Процесс остепенения совершился в нем постепенно, и начало его крылось не столько в недрах адвокатской профессии, сколько в тех веяниях, которые приходили извне, обуздывали ретивость и незаметно произвели в нем коренной внутренний переворот. Сначала вырвалось восклицание: "Однако!" – потом: "Чудеса!" – потом: "Это уж ни на что не похоже!" – и наконец: "Неужто же этой комедии не будет положен предел?" И с каждым восклицанием почва общечеловеческой Правды, вместе с теорией жертв общественного темперамента, все больше и больше погружалась в волны забвения. Даже цитаты из Шекспира и Беккарии позабылись. Износила ли башмаки Гертруда или не износила, – разве это не безразлично? Призраки растаяли; на их месте явился кодекс и всецело овладел нравственными и умственными силами Перебоева.

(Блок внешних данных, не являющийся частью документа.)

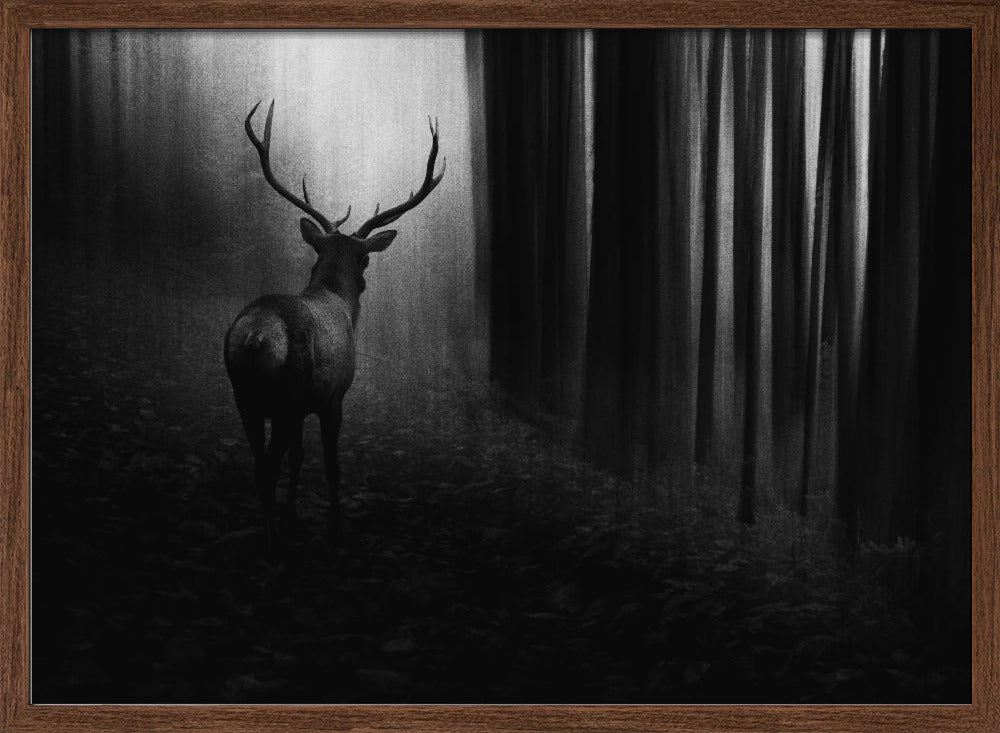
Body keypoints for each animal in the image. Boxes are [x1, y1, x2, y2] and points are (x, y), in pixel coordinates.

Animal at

Утром, часов около десяти, Перебоев уже одет, кончил свой первый завтрак и садится к письменному столу. Он смотрит на вывешенную на стене табличку и бормочет: "В 2 часа в коммерческом суде дело по спору о подлинности векселя в две тысячи рублей… гм!.. В 31/2 часа дело в окружном суде о краже со взломом рубля семидесяти копеек… Защита – по назначению от суда… Немного! Придется ли, нет ли, за первое дело получить двести рублей…" Затем он отворил ящик и пересчитал выручку предыдущих дней – нашлось около полутораста рублей, только и всего… О, черт возьми! Этак и с голоду, пожалуй, подохнешь! Если б Перебоев не запасся местом консультанта в двух-трех акционерных обществах, с определенным жалованьем, пришлось бы зубы на полку класть. Клиент нынче мелкий, безобразный. Начнет излагать дело, так душу выворотит. А потом заключишь с ним условие, выиграешь дело, а он денег не платит. В два года двести-то рубликов из него не вытеребишь. Нет, надо построже… по крайней мере, чтобы половину на стол, остальное – заруки. Вот, по-настоящему, как надо. К счастию, вечером у него консультация, за которую он получит наличными двести рублей… Пакетик и в нем две радужных – святое дело.